What is PPF?
Public Provident Fund (PPF) is a savings-cum-tax-saving investment scheme introduced by the Government of India. It is designed to encourage individuals to save for their retirement while also offering tax benefits. PPF accounts can be opened by resident Indian individuals, including minors, and provide a secure and long-term investment option.
Key Takeaways:
- PPF is a long-term savings scheme backed by the Indian government, designed to help individuals build a retirement corpus.

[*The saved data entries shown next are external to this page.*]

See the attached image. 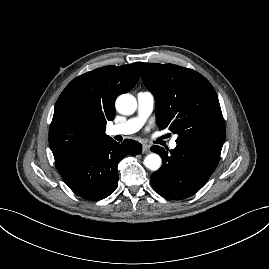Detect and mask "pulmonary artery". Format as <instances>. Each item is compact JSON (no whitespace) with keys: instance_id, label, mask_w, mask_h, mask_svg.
<instances>
[{"instance_id":"1","label":"pulmonary artery","mask_w":269,"mask_h":269,"mask_svg":"<svg viewBox=\"0 0 269 269\" xmlns=\"http://www.w3.org/2000/svg\"><path fill=\"white\" fill-rule=\"evenodd\" d=\"M137 104V116L109 127L107 130L109 135H129L137 132L153 111L155 104L154 95L149 91L139 92L137 94ZM176 146V138H173L169 142V147L175 149Z\"/></svg>"}]
</instances>
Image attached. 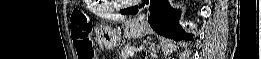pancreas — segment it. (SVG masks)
<instances>
[{"label":"pancreas","mask_w":261,"mask_h":59,"mask_svg":"<svg viewBox=\"0 0 261 59\" xmlns=\"http://www.w3.org/2000/svg\"><path fill=\"white\" fill-rule=\"evenodd\" d=\"M133 50V46L130 44H126L125 47L122 49L119 58L120 59H129V51Z\"/></svg>","instance_id":"pancreas-1"}]
</instances>
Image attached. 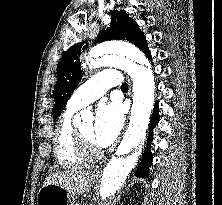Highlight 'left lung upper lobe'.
<instances>
[{
	"mask_svg": "<svg viewBox=\"0 0 222 205\" xmlns=\"http://www.w3.org/2000/svg\"><path fill=\"white\" fill-rule=\"evenodd\" d=\"M108 40H125L138 48L145 40L143 32L135 20L126 15L125 11L114 10L111 13L110 27L101 30L94 43ZM88 47L87 42H80L70 47L57 66L58 80L54 88L55 105L52 109L53 118L61 114L73 91L82 79L79 56Z\"/></svg>",
	"mask_w": 222,
	"mask_h": 205,
	"instance_id": "1",
	"label": "left lung upper lobe"
}]
</instances>
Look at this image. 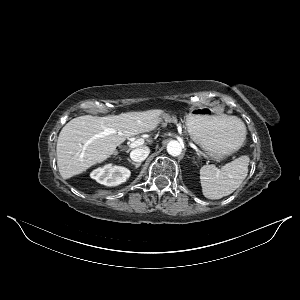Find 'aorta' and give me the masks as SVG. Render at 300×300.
I'll list each match as a JSON object with an SVG mask.
<instances>
[{
	"label": "aorta",
	"mask_w": 300,
	"mask_h": 300,
	"mask_svg": "<svg viewBox=\"0 0 300 300\" xmlns=\"http://www.w3.org/2000/svg\"><path fill=\"white\" fill-rule=\"evenodd\" d=\"M182 145L176 140H172L167 144V152L171 156L177 157L182 153Z\"/></svg>",
	"instance_id": "1"
}]
</instances>
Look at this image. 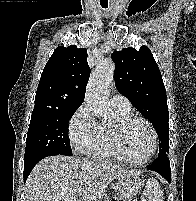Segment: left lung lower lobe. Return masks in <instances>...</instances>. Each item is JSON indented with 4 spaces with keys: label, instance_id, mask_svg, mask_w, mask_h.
Returning a JSON list of instances; mask_svg holds the SVG:
<instances>
[{
    "label": "left lung lower lobe",
    "instance_id": "0a47b994",
    "mask_svg": "<svg viewBox=\"0 0 196 201\" xmlns=\"http://www.w3.org/2000/svg\"><path fill=\"white\" fill-rule=\"evenodd\" d=\"M147 169L158 172L169 183L171 182V168L167 154L158 156V158L150 166H148Z\"/></svg>",
    "mask_w": 196,
    "mask_h": 201
}]
</instances>
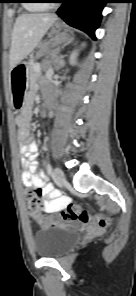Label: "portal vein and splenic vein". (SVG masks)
Returning <instances> with one entry per match:
<instances>
[{"instance_id":"1","label":"portal vein and splenic vein","mask_w":136,"mask_h":296,"mask_svg":"<svg viewBox=\"0 0 136 296\" xmlns=\"http://www.w3.org/2000/svg\"><path fill=\"white\" fill-rule=\"evenodd\" d=\"M35 70L40 71V65L39 64L35 67Z\"/></svg>"}]
</instances>
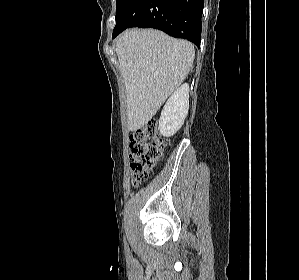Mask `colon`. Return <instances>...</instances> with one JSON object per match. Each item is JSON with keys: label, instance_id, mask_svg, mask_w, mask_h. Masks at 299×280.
Instances as JSON below:
<instances>
[{"label": "colon", "instance_id": "obj_1", "mask_svg": "<svg viewBox=\"0 0 299 280\" xmlns=\"http://www.w3.org/2000/svg\"><path fill=\"white\" fill-rule=\"evenodd\" d=\"M166 147L165 139L155 121L135 131L130 137V167L132 182L138 185L146 181L161 161Z\"/></svg>", "mask_w": 299, "mask_h": 280}]
</instances>
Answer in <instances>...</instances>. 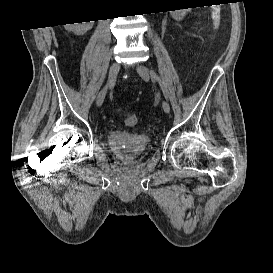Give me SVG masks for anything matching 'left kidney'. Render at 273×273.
Segmentation results:
<instances>
[{"mask_svg": "<svg viewBox=\"0 0 273 273\" xmlns=\"http://www.w3.org/2000/svg\"><path fill=\"white\" fill-rule=\"evenodd\" d=\"M189 11H190V8L180 9V10H173V11H170V13H171V16H172L173 19H175L177 21H180L185 17L187 12H189Z\"/></svg>", "mask_w": 273, "mask_h": 273, "instance_id": "1", "label": "left kidney"}]
</instances>
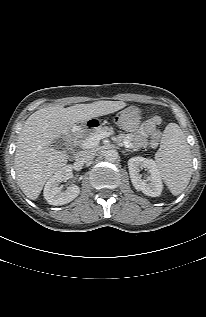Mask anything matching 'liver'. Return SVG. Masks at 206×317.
Wrapping results in <instances>:
<instances>
[{
	"instance_id": "1",
	"label": "liver",
	"mask_w": 206,
	"mask_h": 317,
	"mask_svg": "<svg viewBox=\"0 0 206 317\" xmlns=\"http://www.w3.org/2000/svg\"><path fill=\"white\" fill-rule=\"evenodd\" d=\"M123 101H97L89 104L47 106L34 112L18 136L14 167L17 183L31 200L40 195L46 181L67 163V156L51 147L54 139L67 136L76 124L114 113Z\"/></svg>"
}]
</instances>
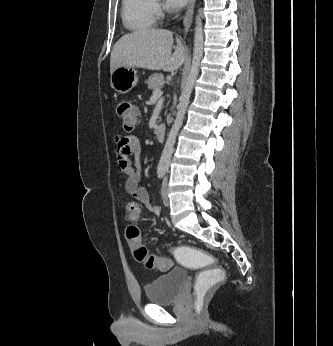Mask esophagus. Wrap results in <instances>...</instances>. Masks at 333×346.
<instances>
[{
	"label": "esophagus",
	"mask_w": 333,
	"mask_h": 346,
	"mask_svg": "<svg viewBox=\"0 0 333 346\" xmlns=\"http://www.w3.org/2000/svg\"><path fill=\"white\" fill-rule=\"evenodd\" d=\"M195 1L196 0H189L187 10H186L184 18H183V25H184V32L185 33L188 32V30L190 29L191 24H192Z\"/></svg>",
	"instance_id": "obj_1"
}]
</instances>
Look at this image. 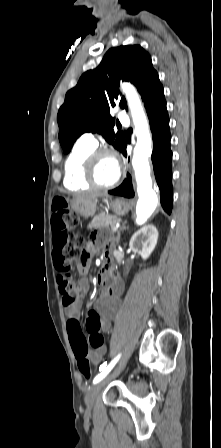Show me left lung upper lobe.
I'll list each match as a JSON object with an SVG mask.
<instances>
[{"label": "left lung upper lobe", "mask_w": 221, "mask_h": 448, "mask_svg": "<svg viewBox=\"0 0 221 448\" xmlns=\"http://www.w3.org/2000/svg\"><path fill=\"white\" fill-rule=\"evenodd\" d=\"M133 83L142 100L162 87L150 55L139 45L111 48L99 66L85 72L77 85L69 90L58 111L59 141L68 153L76 139L85 132H98L108 143L121 150L125 143L122 132L114 133L110 107L117 103L127 109L119 92L120 81Z\"/></svg>", "instance_id": "left-lung-upper-lobe-1"}]
</instances>
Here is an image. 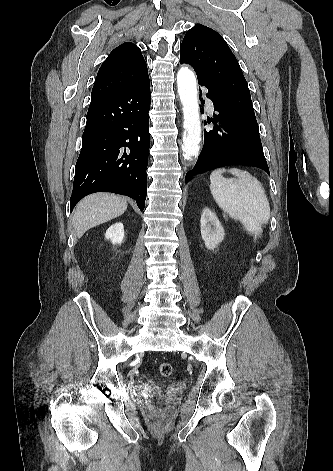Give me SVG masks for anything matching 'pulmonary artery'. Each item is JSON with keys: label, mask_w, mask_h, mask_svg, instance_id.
Listing matches in <instances>:
<instances>
[{"label": "pulmonary artery", "mask_w": 333, "mask_h": 471, "mask_svg": "<svg viewBox=\"0 0 333 471\" xmlns=\"http://www.w3.org/2000/svg\"><path fill=\"white\" fill-rule=\"evenodd\" d=\"M207 106H208L209 108H212V102H211L210 100L207 101Z\"/></svg>", "instance_id": "1"}]
</instances>
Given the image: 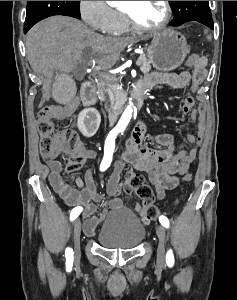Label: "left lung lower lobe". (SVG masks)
Returning <instances> with one entry per match:
<instances>
[{
	"instance_id": "1",
	"label": "left lung lower lobe",
	"mask_w": 237,
	"mask_h": 300,
	"mask_svg": "<svg viewBox=\"0 0 237 300\" xmlns=\"http://www.w3.org/2000/svg\"><path fill=\"white\" fill-rule=\"evenodd\" d=\"M208 27L211 28V29H213V23H212V24H209Z\"/></svg>"
}]
</instances>
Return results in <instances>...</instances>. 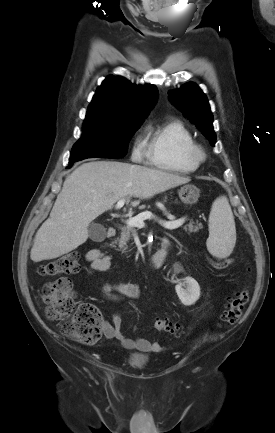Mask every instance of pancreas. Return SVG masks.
<instances>
[{
	"instance_id": "cf45deb5",
	"label": "pancreas",
	"mask_w": 275,
	"mask_h": 433,
	"mask_svg": "<svg viewBox=\"0 0 275 433\" xmlns=\"http://www.w3.org/2000/svg\"><path fill=\"white\" fill-rule=\"evenodd\" d=\"M202 228V224L200 223H194L193 221H190L188 224L183 226V229L185 231H188L189 233H196L199 231V229ZM136 234V228L133 226H123L121 228V236L118 240V246L120 250L123 252L128 248L127 242Z\"/></svg>"
}]
</instances>
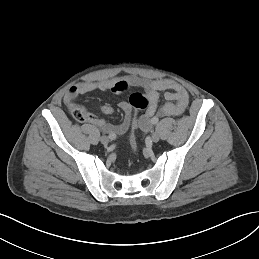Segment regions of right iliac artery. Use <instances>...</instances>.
Returning a JSON list of instances; mask_svg holds the SVG:
<instances>
[{"instance_id": "obj_1", "label": "right iliac artery", "mask_w": 259, "mask_h": 259, "mask_svg": "<svg viewBox=\"0 0 259 259\" xmlns=\"http://www.w3.org/2000/svg\"><path fill=\"white\" fill-rule=\"evenodd\" d=\"M108 137H109L110 140H115L116 139V134L111 133V134H109Z\"/></svg>"}]
</instances>
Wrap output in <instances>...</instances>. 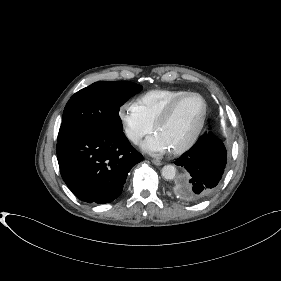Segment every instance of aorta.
Segmentation results:
<instances>
[{"label":"aorta","instance_id":"1","mask_svg":"<svg viewBox=\"0 0 281 281\" xmlns=\"http://www.w3.org/2000/svg\"><path fill=\"white\" fill-rule=\"evenodd\" d=\"M161 174L166 180H173L176 176V168L173 165H165L161 170Z\"/></svg>","mask_w":281,"mask_h":281}]
</instances>
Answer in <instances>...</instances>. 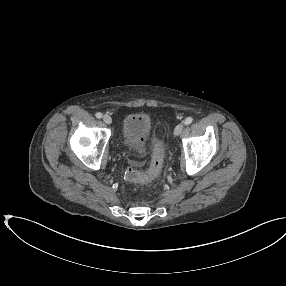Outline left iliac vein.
Returning <instances> with one entry per match:
<instances>
[{
  "mask_svg": "<svg viewBox=\"0 0 286 286\" xmlns=\"http://www.w3.org/2000/svg\"><path fill=\"white\" fill-rule=\"evenodd\" d=\"M184 129V125L182 123L178 124L176 127H175V130H174V135L175 136H178L181 134V132L183 131Z\"/></svg>",
  "mask_w": 286,
  "mask_h": 286,
  "instance_id": "1",
  "label": "left iliac vein"
}]
</instances>
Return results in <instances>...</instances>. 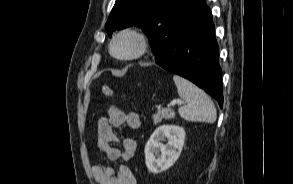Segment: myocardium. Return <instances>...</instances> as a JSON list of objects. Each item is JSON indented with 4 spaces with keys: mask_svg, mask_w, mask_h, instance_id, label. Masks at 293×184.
<instances>
[{
    "mask_svg": "<svg viewBox=\"0 0 293 184\" xmlns=\"http://www.w3.org/2000/svg\"><path fill=\"white\" fill-rule=\"evenodd\" d=\"M124 35H130L137 42V49L129 55H118L114 50L115 42ZM150 40L147 34L137 27H126L118 31L110 41L109 51L111 55L121 61H133L143 57L149 50Z\"/></svg>",
    "mask_w": 293,
    "mask_h": 184,
    "instance_id": "1",
    "label": "myocardium"
}]
</instances>
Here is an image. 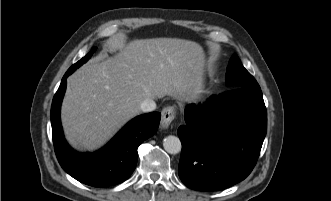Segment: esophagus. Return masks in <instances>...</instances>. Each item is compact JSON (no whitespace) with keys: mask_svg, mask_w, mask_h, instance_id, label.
<instances>
[{"mask_svg":"<svg viewBox=\"0 0 331 201\" xmlns=\"http://www.w3.org/2000/svg\"><path fill=\"white\" fill-rule=\"evenodd\" d=\"M176 109L173 106L165 107L161 112V127L167 129L175 119Z\"/></svg>","mask_w":331,"mask_h":201,"instance_id":"1","label":"esophagus"}]
</instances>
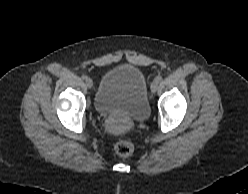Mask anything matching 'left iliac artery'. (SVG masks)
<instances>
[{
    "label": "left iliac artery",
    "mask_w": 248,
    "mask_h": 194,
    "mask_svg": "<svg viewBox=\"0 0 248 194\" xmlns=\"http://www.w3.org/2000/svg\"><path fill=\"white\" fill-rule=\"evenodd\" d=\"M156 81H157V82H161V81H162V78H161V77H157V78H156Z\"/></svg>",
    "instance_id": "1"
}]
</instances>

- Contributions to PPF are eligible for tax deductions under Section 80C of the Income Tax Act, making it a popular tax-saving instrument.
- The interest rate on PPF is set by the government and is typically higher than bank savings rates. The current interest rate is 7.1%
- PPF has a mandatory lock-in period of 15 years. However, partial withdrawals are allowed from the 7th year onwards.
- Investors can deposit a minimum of ₹500 and a maximum of ₹1.5 lakh per financial year into their PPF account.
Table of Content
- How does the PPF Account Work?
- How to open a PPF Account? (Online & Offline)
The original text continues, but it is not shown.